Today, supporting girls means embracing the full spectrum of who they are becoming, including their exploration of gender identity, personal boundaries, and self-expression.

The journey of self-discovery is sacred.


It’s during childhood and especially adolescence that girls explore not just their passions and dreams, but also their identities, boundaries, and values — shaping who they are and how they show up in the world.

Today, supporting girls means embracing the full spectrum of who they are becoming, including their exploration of gender identity, personal boundaries, and self-expression. But we don’t often seen this taught in school or even home and we get it, as adults we want our vision and often forget that our children’s lives, while influenced by the experiences we give them are in the end….theirs to discover.

Identity Development: A Natural (and Necessary) Journey

Self-discovery is a critical part of growing up.


According to research published by the American Psychological Association (APA), adolescence is a key period for developing a sense of identity — including understanding gender roles, questioning societal expectations, and forming a stable sense of self.
(Source: APA, Developing Adolescents: A Reference for Professionals, 2002)

During this time, girls (and those who identify with the girl experience) are:

  • Exploring gender identity and gender expression

  • Testing boundaries and seeking independence

  • Learning to advocate for their physical and emotional boundaries

  • Defining their values and beliefs

Our role isn’t to define who they should be — it’s to create spaces where they can explore safely, authentically, and without judgment.

Supporting Gender Identity Exploration

Gender identity — a person’s internal sense of being female, male, both, neither, or somewhere along the gender spectrum — often becomes more consciously explored during adolescence.

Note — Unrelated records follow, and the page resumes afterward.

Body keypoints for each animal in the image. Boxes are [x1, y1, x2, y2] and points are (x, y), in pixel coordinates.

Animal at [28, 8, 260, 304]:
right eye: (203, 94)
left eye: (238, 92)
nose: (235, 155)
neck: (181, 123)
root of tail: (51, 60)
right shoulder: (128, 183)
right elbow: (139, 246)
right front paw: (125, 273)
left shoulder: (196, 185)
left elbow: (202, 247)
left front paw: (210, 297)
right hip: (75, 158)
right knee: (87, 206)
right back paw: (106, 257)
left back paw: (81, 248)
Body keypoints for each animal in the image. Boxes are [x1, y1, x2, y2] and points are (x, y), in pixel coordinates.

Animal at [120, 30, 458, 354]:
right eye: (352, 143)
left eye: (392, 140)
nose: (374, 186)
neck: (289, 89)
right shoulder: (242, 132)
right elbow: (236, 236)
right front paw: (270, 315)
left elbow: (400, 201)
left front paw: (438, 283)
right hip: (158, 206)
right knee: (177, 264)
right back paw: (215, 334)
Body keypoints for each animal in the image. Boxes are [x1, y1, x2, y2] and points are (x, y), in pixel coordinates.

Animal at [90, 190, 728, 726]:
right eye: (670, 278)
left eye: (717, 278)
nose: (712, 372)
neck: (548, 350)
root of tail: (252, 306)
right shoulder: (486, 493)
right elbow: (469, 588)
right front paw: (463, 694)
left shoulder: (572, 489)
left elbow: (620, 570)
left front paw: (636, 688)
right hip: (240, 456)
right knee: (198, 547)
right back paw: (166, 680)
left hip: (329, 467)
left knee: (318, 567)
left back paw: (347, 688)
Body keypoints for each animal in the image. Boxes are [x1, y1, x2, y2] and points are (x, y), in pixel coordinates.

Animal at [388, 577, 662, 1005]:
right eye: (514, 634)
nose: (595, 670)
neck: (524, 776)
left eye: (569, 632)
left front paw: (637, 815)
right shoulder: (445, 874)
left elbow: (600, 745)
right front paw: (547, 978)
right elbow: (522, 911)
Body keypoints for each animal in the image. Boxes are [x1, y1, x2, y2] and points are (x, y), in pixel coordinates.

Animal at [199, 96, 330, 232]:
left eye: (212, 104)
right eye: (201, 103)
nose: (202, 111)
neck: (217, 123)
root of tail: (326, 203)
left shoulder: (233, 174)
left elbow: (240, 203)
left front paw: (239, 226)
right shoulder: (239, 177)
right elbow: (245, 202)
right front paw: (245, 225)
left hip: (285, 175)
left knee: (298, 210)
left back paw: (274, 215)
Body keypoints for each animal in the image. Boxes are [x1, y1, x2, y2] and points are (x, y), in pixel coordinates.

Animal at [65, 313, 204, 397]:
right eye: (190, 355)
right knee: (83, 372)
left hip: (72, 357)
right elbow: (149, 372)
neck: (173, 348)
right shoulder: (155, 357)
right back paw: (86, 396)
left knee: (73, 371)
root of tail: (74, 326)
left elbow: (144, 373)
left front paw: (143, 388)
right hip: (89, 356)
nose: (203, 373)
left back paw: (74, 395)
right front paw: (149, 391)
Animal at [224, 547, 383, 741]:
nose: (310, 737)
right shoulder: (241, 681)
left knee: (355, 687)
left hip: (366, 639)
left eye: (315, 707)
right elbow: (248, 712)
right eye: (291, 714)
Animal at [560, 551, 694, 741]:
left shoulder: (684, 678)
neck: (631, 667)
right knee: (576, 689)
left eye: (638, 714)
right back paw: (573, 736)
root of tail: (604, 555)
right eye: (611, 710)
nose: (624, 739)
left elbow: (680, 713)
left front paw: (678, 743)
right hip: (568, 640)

According to a 2022 survey from the Trevor Project, about 25% of LGBTQ+ youth identify as nonbinary or gender-expansive.
(Source: The Trevor Project, 2022 National Survey on LGBTQ Youth Mental Health)

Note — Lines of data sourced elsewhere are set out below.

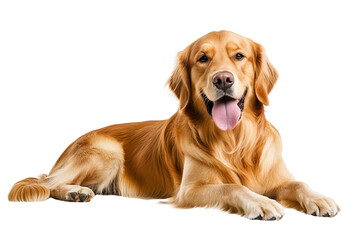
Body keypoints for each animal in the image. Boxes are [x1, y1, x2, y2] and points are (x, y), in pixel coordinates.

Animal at [9, 31, 340, 220]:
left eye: (239, 56)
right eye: (203, 58)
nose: (223, 79)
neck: (235, 142)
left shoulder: (276, 177)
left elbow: (298, 183)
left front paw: (319, 198)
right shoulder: (190, 190)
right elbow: (233, 186)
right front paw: (261, 203)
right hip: (107, 151)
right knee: (48, 183)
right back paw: (74, 191)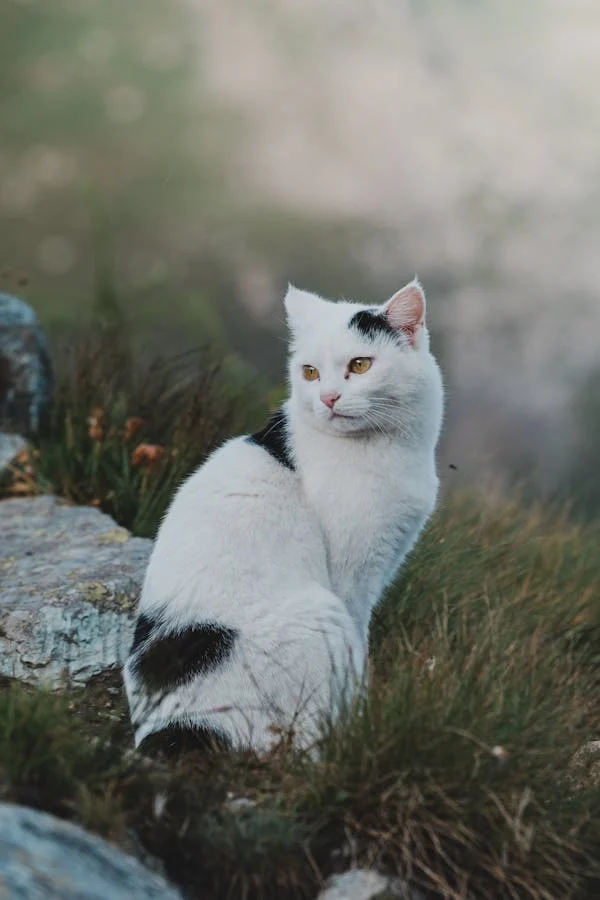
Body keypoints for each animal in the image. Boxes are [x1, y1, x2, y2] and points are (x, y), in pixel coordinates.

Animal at [123, 278, 446, 756]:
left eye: (360, 365)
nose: (328, 398)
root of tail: (171, 726)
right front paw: (365, 713)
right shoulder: (353, 579)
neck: (391, 447)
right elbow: (360, 646)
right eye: (309, 372)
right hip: (319, 614)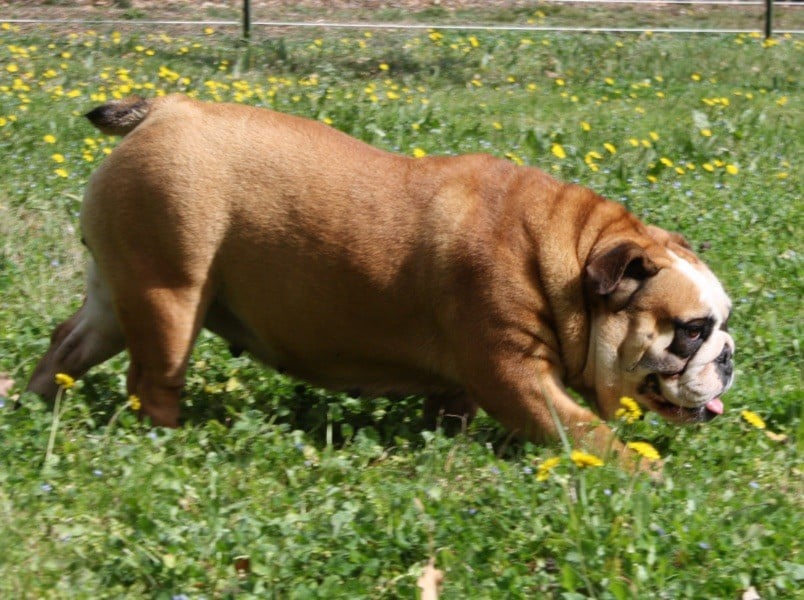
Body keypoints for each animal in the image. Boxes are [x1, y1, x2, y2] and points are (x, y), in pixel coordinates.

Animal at [27, 95, 735, 468]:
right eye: (692, 330)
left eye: (722, 326)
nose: (728, 357)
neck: (568, 251)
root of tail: (168, 107)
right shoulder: (514, 375)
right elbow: (581, 428)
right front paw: (638, 469)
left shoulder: (471, 381)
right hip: (169, 294)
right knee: (152, 380)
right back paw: (169, 442)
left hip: (116, 295)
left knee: (68, 343)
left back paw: (29, 402)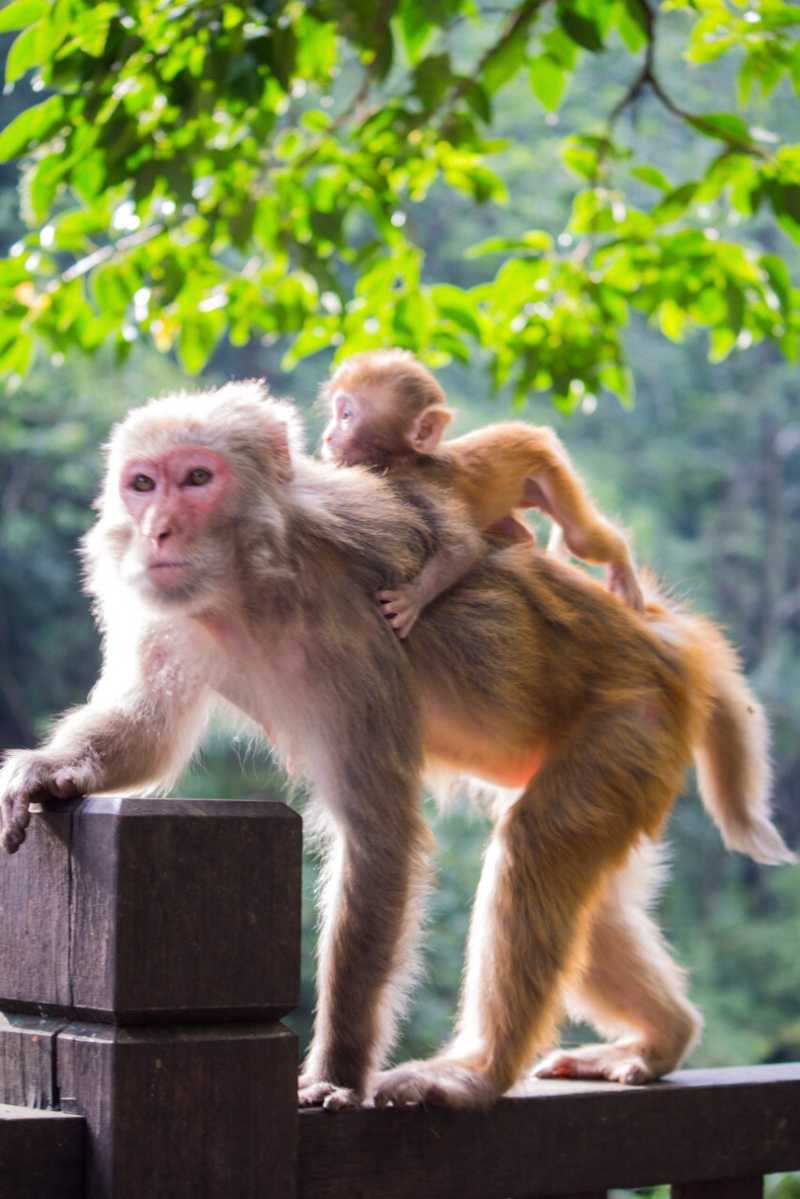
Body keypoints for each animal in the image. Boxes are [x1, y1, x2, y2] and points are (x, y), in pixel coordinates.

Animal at [0, 383, 796, 1112]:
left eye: (197, 478)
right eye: (142, 484)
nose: (158, 530)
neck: (256, 579)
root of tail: (669, 642)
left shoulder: (355, 634)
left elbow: (377, 833)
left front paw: (336, 1071)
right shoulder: (177, 616)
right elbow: (148, 731)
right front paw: (49, 771)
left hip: (633, 721)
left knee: (538, 843)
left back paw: (476, 1073)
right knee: (588, 897)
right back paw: (663, 1036)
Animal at [321, 347, 642, 637]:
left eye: (346, 415)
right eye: (335, 414)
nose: (327, 437)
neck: (402, 460)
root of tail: (534, 431)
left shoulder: (421, 486)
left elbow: (464, 546)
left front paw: (410, 600)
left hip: (551, 471)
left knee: (579, 537)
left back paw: (623, 566)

Affirmation matters. Research consistently shows that when young people are affirmed in their gender identity and expression, they experience:

  • Lower rates of depression and anxiety

  • Improved self-esteem

  • Stronger resilience and mental health outcomes
    (Source: Journal of Adolescent Health, 2021)

At Magical Rebel, we affirm every girl — cisgender, transgender, or nonbinary — on their journey of self-discovery.
Everyone deserves to be celebrated for who they know themselves to be.

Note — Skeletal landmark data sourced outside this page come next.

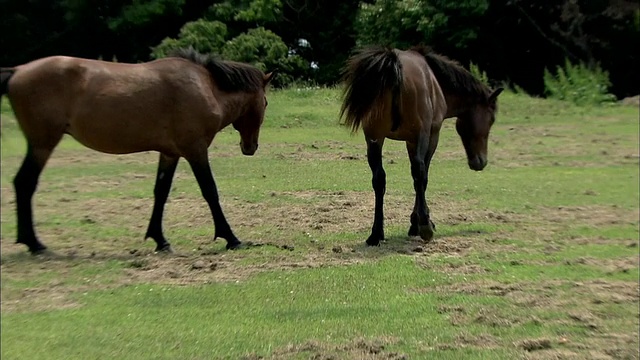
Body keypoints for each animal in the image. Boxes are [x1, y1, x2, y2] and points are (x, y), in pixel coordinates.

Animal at [0, 48, 276, 253]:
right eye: (265, 102)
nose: (250, 147)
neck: (206, 86)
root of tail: (18, 70)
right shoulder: (195, 150)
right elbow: (210, 191)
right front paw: (231, 238)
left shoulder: (170, 153)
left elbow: (161, 192)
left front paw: (160, 240)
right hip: (42, 144)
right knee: (25, 183)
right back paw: (35, 244)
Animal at [342, 45, 502, 246]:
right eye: (491, 119)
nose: (481, 162)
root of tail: (394, 65)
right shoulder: (430, 137)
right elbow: (422, 176)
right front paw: (418, 223)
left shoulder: (409, 142)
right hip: (418, 135)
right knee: (419, 172)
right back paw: (424, 227)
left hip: (374, 139)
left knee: (379, 179)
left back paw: (376, 233)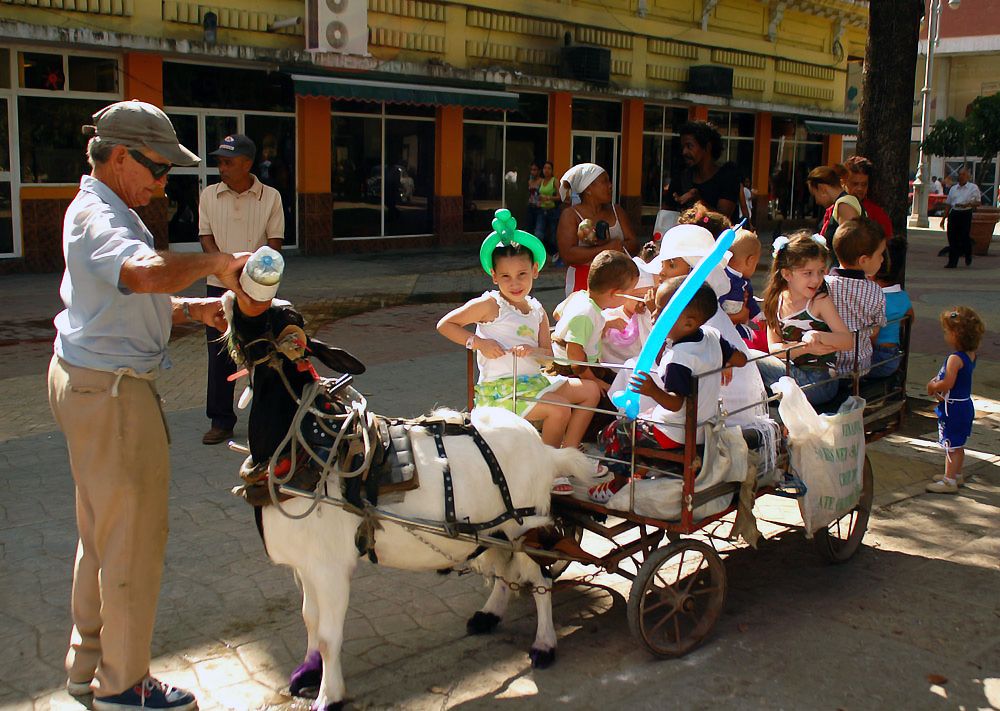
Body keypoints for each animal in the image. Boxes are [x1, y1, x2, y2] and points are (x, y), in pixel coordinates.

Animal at [224, 294, 596, 710]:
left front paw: (329, 695)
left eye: (284, 317)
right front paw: (307, 672)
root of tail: (544, 448)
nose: (236, 297)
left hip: (526, 525)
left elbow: (329, 634)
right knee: (505, 568)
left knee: (540, 577)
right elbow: (309, 620)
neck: (305, 451)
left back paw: (544, 645)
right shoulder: (306, 564)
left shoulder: (331, 567)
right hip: (496, 528)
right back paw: (489, 614)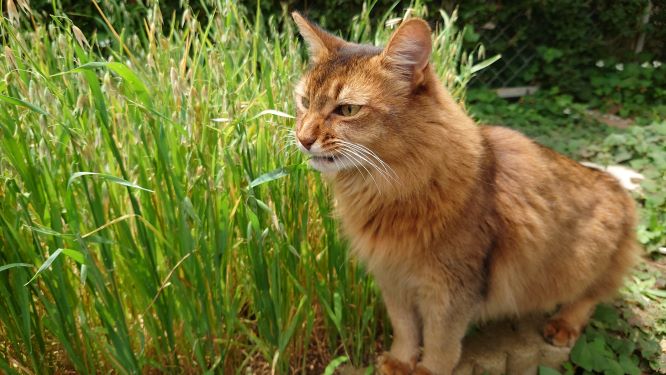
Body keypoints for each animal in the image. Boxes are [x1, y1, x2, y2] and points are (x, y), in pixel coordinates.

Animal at [290, 12, 640, 375]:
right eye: (304, 101)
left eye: (347, 110)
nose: (302, 138)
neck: (389, 188)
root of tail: (613, 183)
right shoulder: (392, 278)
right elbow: (405, 328)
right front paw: (400, 361)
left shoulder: (451, 289)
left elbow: (440, 342)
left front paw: (427, 371)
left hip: (584, 257)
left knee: (592, 294)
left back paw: (564, 324)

Teaching Healthy Boundaries

Discovering identity also means discovering boundaries.
Girls need skills to set, communicate, and enforce boundaries — from emotional limits in friendships to physical autonomy and consent.

According to the National Sexual Violence Resource Center (NSVRC), early education around personal boundaries leads to:

  • Stronger interpersonal relationships

  • Reduced vulnerability to abuse

  • Greater self-respect and respect for others' boundaries
    (Source: NSVRC, Preventing Child Sexual Abuse: Boundaries and Consent Education)

In our programs, girls practice:

  • Saying “no” with confidence

  • Recognizing when their boundaries are being crossed

  • Respecting others' limits

  • Trusting their intuition

  • Creating safe, affirming spaces for self-exploration

  • Respecting and uplifting every girl's gender identity and expression

  • Teaching boundary-setting as a vital leadership skill

  • Celebrating individuality and authenticity

These are lifelong skills for leadership, wellness, and empowerment.

Because discovering who you are — and standing proudly in that truth — is the ultimate act of rebellion against a world that tries to limit you.

We don’t just want girls to find themselves. We want them to fall in love with who they are becoming.